Les naturalistes en repèrent régulièrement au bord de la Loire et du Loiret mais elles sont généralement discrètes. 

Nos amis les silures, les ragondins, les castors… les vipères et les orvets qui vivent dans l’écosystème ligérien vont-ils devoir faire de la place pour accueillir une population de tortues ?

Nos amis les silures, les ragondins, les castors… les vipères et les orvets qui vivent dans l’écosystème ligérien vont-ils devoir faire de la place pour accueillir une population de tortues ?
Cette histoire a fait remonter en moi des souvenirs d’enfance. 
Nous avons eu chacun, ma sœur Christine et moi, une petite tortue de Floride. Elles étaient très jolies, la peau de leur tête était finement colorée avec un entrelacement de bandes jaunes et vertes, une tache rouge orangée ornait ce qui nous paraissait être l’emplacement des oreilles.
Les deux tortues vivaient dans un bac en matière plastique translucide. Le bac était rempli d’eau. Il y avait en son centre une île agrémentée d’un palmier vert (en plastique aussi) qui servait au repos des tortues. Nous les nourrissions de viande hachée crue dont elles se délectaient avec voracité.
Les tortues nous ont accompagné lors de notre vie en Suède (1967-1968). Au printemps, j’ai capturé quelques têtards dans la forêt suédoise de Torpshammar. Nos tortues les déchiquetèrent sans les manger. Nos deux Trachemys scripta elegans , c’est leur noms scientifique, nous ont quitté vers la fin des années soixante-dix en France où nous étions retourné. Je n’ai pas conservé de souvenir précis de leur disparition.
Je me souviens parfaitement par contre des circonstances de ma première rencontre avec les tortues de Floride. C’était en 1966 et j’étais en CE1.
Mon père était venu me chercher à l’école primaire de garçons du 10 de la rue Jeanne d’Arc. Comme d’habitude, il avait encore du travail à faire au bureau. Lequel était situé au dernier étage des  Nouvelles Galeries dont il dirigeait la communication et les relations publiques.
J’avais pour habitude de me promener dans les rayons pour passer le temps en attendant mon père. À cette époque, les Nouvelles Galeries présentaient régulièrement des nouveautés dans un stand situé à mi-palier dans l’escalier joignant les deuxième et troisième étages. 
Cette fois-ci, c’était un homme qui montrait et vendait des petites tortues aquatiques que personne ne connaissait encore en France. « Approchez mesdames et messieurs ! Venez admirer mes tortues aquatiques. Ce sont des tortues carnivores, elles se nourrissent de viande hachée.

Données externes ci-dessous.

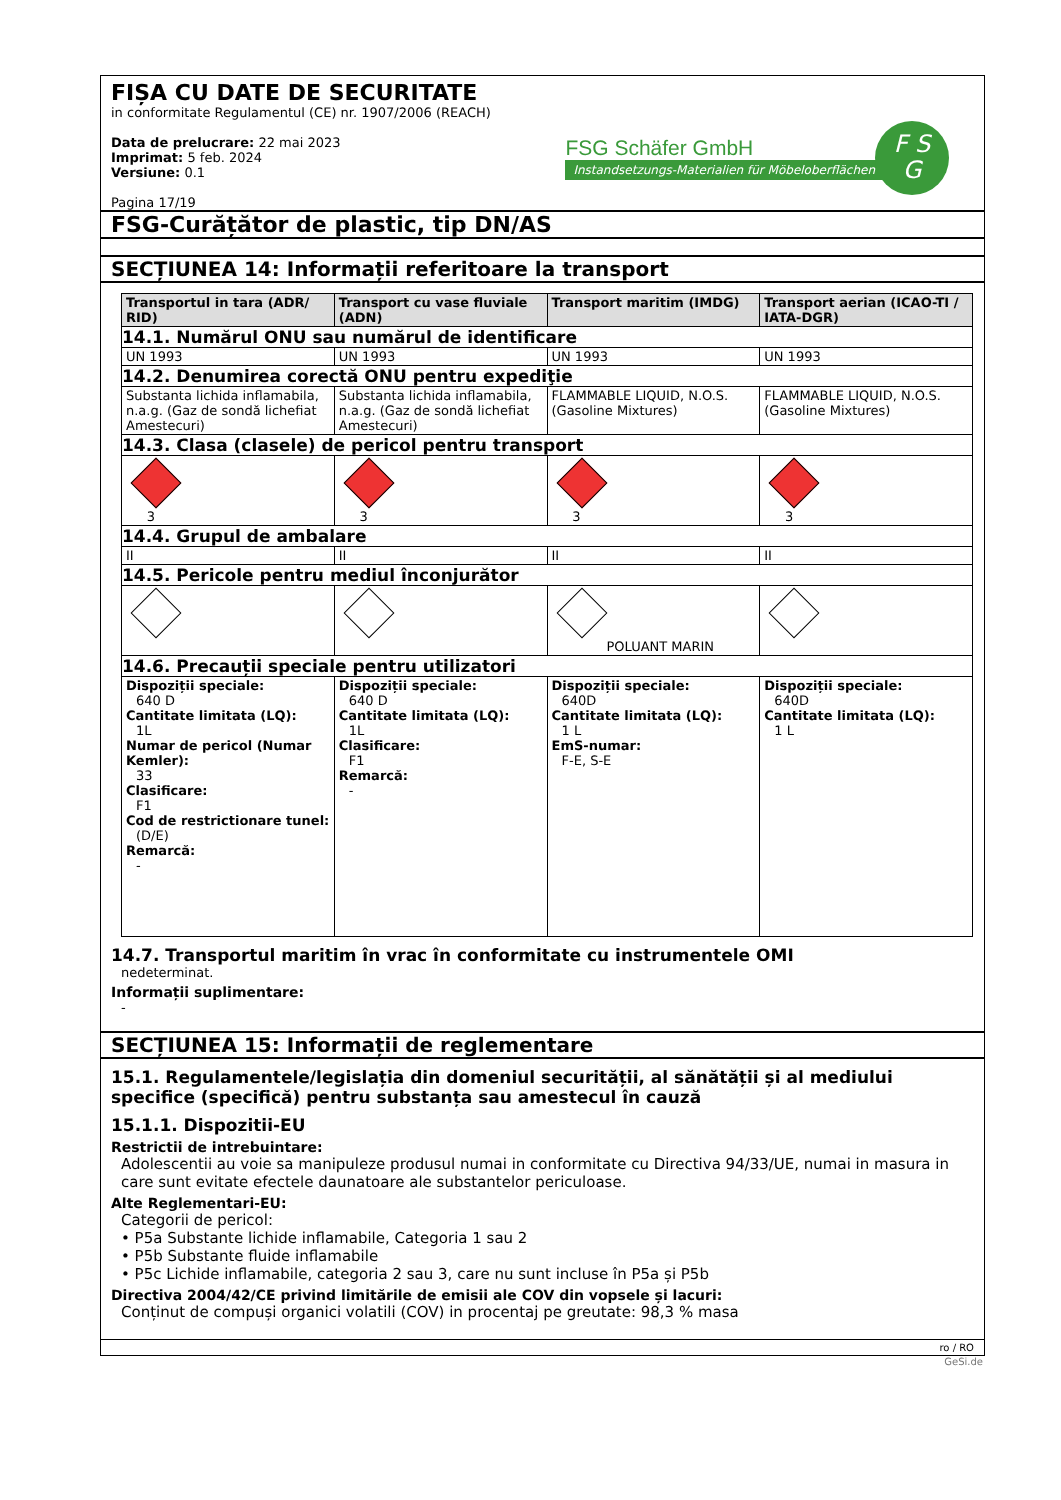FIȘA CU DATE DE SECURITATE
in conformitate Regulamentul (CE) nr. 1907/2006 (REACH)
Data de prelucrare: 22 mai 2023
Imprimat: 5 feb. 2024
Versiune: 0.1
Pagina 17/19
FSG Schäfer GmbH
Instandsetzungs-Materialien für Möbeloberflächen
F S
G
FSG-Curățător de plastic, tip DN/AS
SECȚIUNEA 14: Informații referitoare la transport
| Transportul in tara (ADR/ RID) | Transport cu vase fluviale (ADN) | Transport maritim (IMDG) | Transport aerian (ICAO-TI / IATA-DGR) |
| --- | --- | --- | --- |
| 14.1. Numărul ONU sau numărul de identificare | | | |
| UN 1993 | UN 1993 | UN 1993 | UN 1993 |
| 14.2. Denumirea corectă ONU pentru expediţie | | | |
| Substanta lichida inflamabila, n.a.g. (Gaz de sondă lichefiat Amestecuri) | Substanta lichida inflamabila, n.a.g. (Gaz de sondă lichefiat Amestecuri) | FLAMMABLE LIQUID, N.O.S. (Gasoline Mixtures) | FLAMMABLE LIQUID, N.O.S. (Gasoline Mixtures) |
| 14.3. Clasa (clasele) de pericol pentru transport | | | |
| 3 | 3 | 3 | 3 |
| 14.4. Grupul de ambalare | | | |
| II | II | II | II |
| 14.5. Pericole pentru mediul înconjurător | | | |
| | | POLUANT MARIN | |
| 14.6. Precauții speciale pentru utilizatori | | | |
| Dispoziții speciale: 640 D Cantitate limitata (LQ): 1L Numar de pericol (Numar Kemler): 33 Clasificare: F1 Cod de restrictionare tunel: (D/E) Remarcă: - | Dispoziții speciale: 640 D Cantitate limitata (LQ): 1L Clasificare: F1 Remarcă: - | Dispoziții speciale: 640D Cantitate limitata (LQ): 1 L EmS-numar: F-E, S-E | Dispoziții speciale: 640D Cantitate limitata (LQ): 1 L |
14.7. Transportul maritim în vrac în conformitate cu instrumentele OMI
nedeterminat.
Informații suplimentare:
-
SECȚIUNEA 15: Informații de reglementare
15.1. Regulamentele/legislația din domeniul securității, al sănătății și al mediului specifice (specifică) pentru substanța sau amestecul în cauză
15.1.1. Dispozitii-EU
Restrictii de intrebuintare:
Adolescentii au voie sa manipuleze produsul numai in conformitate cu Directiva 94/33/UE, numai in masura in care sunt evitate efectele daunatoare ale substantelor periculoase.
Alte Reglementari-EU:
Categorii de pericol:
• P5a Substante lichide inflamabile, Categoria 1 sau 2
• P5b Substante fluide inflamabile
• P5c Lichide inflamabile, categoria 2 sau 3, care nu sunt incluse în P5a și P5b
Directiva 2004/42/CE privind limitările de emisii ale COV din vopsele și lacuri:
Conținut de compuși organici volatili (COV) in procentaj pe greutate: 98,3 % masa
ro / RO
GeSi.de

Approchez, approchez ! Si vous m’en achetez deux avec le bac en plexiglas, la troisième est offerte… Ces tortues feront le bonheur de la famille et particulièrement des enfants ».
Fasciné par ces bestioles (nous avions déjà à la maison deux tortues terrestres provençales, Caroline et Sophie, qui mangeaient de la salade et que je partageais avec ma sœur Christine) je m’éternisais devant le stand. Soudain le bonimenteur animalier m’apostropha avec brutalité. « Ouste ! Vas-t-en ! Tu gênes les clients à rester comme ça planté devant ma boutique.» Penaud, je remontais attendre que mon père finisse son travail et me ramène à la maison.

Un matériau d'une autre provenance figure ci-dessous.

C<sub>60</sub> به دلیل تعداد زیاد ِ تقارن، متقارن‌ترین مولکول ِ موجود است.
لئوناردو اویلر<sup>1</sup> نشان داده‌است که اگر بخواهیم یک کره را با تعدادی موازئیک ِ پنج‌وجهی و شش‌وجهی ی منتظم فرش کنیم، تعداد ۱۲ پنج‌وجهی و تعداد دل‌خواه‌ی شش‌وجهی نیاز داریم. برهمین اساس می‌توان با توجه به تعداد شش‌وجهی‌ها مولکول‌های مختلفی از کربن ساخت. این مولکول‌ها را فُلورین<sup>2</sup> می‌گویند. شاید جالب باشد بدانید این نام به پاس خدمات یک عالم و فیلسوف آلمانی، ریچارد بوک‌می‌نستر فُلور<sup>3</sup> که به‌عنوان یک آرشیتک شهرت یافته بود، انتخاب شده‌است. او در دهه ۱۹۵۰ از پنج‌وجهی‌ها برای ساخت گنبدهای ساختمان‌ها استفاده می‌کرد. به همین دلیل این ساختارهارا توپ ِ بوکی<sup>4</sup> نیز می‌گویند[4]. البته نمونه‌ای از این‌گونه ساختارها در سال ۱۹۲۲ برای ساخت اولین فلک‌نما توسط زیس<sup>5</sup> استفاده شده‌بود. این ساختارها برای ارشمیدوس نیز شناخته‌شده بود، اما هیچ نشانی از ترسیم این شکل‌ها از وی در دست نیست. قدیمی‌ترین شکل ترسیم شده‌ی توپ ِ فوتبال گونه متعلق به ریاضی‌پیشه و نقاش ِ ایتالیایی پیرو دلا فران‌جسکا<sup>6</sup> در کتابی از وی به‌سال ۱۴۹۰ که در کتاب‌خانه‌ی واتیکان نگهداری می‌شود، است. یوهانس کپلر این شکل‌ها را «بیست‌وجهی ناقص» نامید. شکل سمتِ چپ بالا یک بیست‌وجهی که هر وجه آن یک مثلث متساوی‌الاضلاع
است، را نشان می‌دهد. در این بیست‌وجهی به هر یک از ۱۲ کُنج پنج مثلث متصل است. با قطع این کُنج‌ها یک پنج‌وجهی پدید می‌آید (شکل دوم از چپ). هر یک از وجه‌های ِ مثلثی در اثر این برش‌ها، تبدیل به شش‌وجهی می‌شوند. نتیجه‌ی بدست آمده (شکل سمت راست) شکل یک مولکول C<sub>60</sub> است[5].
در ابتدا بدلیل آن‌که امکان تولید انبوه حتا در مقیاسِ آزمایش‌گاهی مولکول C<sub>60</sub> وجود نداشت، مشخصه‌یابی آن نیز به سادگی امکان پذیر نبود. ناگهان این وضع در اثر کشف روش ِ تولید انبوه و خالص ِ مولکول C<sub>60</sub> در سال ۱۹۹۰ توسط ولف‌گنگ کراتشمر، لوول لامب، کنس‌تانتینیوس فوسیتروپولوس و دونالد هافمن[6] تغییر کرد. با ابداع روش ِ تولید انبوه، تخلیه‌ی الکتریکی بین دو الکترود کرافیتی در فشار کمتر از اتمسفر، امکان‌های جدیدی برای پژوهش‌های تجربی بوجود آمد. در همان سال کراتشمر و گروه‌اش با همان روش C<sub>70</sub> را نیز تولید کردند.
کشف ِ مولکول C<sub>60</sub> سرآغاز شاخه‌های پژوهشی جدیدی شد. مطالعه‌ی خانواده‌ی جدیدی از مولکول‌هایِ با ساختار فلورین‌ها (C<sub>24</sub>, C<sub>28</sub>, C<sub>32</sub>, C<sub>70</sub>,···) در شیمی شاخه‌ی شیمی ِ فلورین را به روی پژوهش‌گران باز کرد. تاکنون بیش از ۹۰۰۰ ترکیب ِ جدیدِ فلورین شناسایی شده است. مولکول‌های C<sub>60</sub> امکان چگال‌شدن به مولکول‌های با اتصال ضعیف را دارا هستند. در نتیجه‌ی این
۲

« J’ai fini Éric, nous allons pouvoir rentrer ensemble, mais avant je vais te montrer un nouveau stand de tortues aquatiques que nous avons fait venir au magasin. »
Revenu devant le stand, le camelot feignit de ne pas me reconnaître et, prenant son attitude la plus servile, s’adressa à mon père avec déférence « Ah monsieur Chapeau, quelle belle journée, les clients sont très intéressés. C’est votre fils ? Permettez que je lui offre une tortue ? Il a une petite sœur ? Et bien, on va rajouter une tortue pour la petite sœur et puis un bac, le plus grand… »
Selon que vous serez puissant ou misérable… disait Jean de la Fontaine.